Pleiospermium longisepalum
- Conservation status: Least Concern (IUCN 3.1)

Scientific classification
- Kingdom: Plantae
- Clade: Tracheophytes
- Clade: Angiosperms
- Clade: Eudicots
- Clade: Rosids
- Order: Sapindales
- Family: Rutaceae
- Genus: Pleiospermium
- Species: P. longisepalum
- Binomial name: Pleiospermium longisepalum Swingle

= Pleiospermium longisepalum =

- Authority: Swingle
- Conservation status: LC

Species of plant

Pleiospermium longisepalum (also known as the Banguey Island orangeaster) is a species of plant in the family Rutaceae. It is endemic to the state of Sabah on the island of Borneo.

Pleiospermium longisepalum is a shrub or small tree, growing up to 15 metres tall.

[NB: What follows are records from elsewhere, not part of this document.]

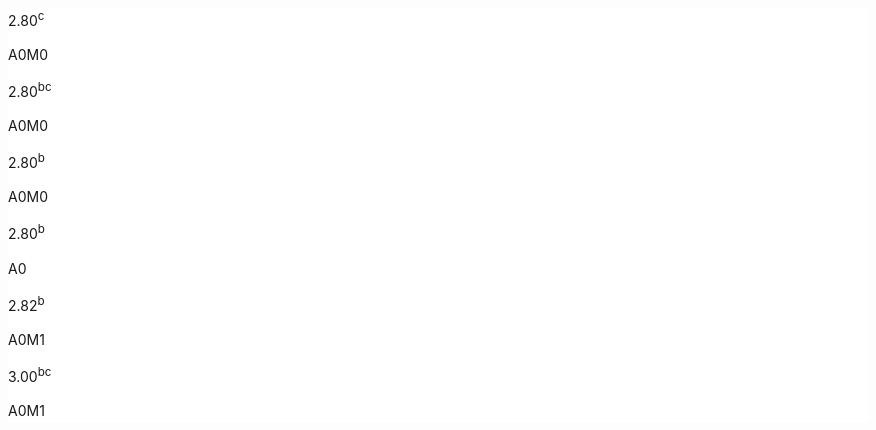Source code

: <p><span class="font4">2.80<sup>c</sup></span></p></td><td style="vertical-align:bottom;">
<p><span class="font4">A</span><span class="font1">0</span><span class="font4">M</span><span class="font1">0</span></p></td><td style="vertical-align:bottom;">
<p><span class="font4">2.80<sup>bc</sup></span></p></td><td style="vertical-align:bottom;">
<p><span class="font4">A</span><span class="font1">0</span><span class="font4">M</span><span class="font1">0</span></p></td><td style="vertical-align:bottom;">
<p><span class="font4">2.80<sup>b</sup></span></p></td><td style="vertical-align:bottom;">
<p><span class="font4">A</span><span class="font1">0</span><span class="font4">M</span><span class="font1">0</span></p></td><td style="vertical-align:bottom;">
<p><span class="font4">2.80<sup>b</sup></span></p></td><td style="vertical-align:bottom;">
<p><span class="font4">A</span><span class="font1">0</span></p></td><td style="vertical-align:bottom;">
<p><span class="font4">2.82<sup>b</sup></span></p></td></tr>
<tr><td style="vertical-align:top;">
<p><span class="font4">A</span><span class="font1">0</span><span class="font4">M</span><span class="font1">1</span></p></td><td style="vertical-align:top;">
<p><span class="font4">3.00<sup>bc</sup></span></p></td><td style="vertical-align:top;">
<p><span class="font4">A</span><span class="font1">0</span><span class="font4">M</span><span class="font1">1</span></p></td><td style="vertical-align:top;">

Pleiospermium longisepalum is common in lowland and foothill forests and lower montane forests of Kota Marudu, Ranau, and Tambunan districts, growing up to 1,300 metres elevation. It is also found on some offshore islands like Banggi and Bohayan.

It is typically found on hill slopes and near streams in primary and secondary rain forests. It colonizes quickly into disturbed areas.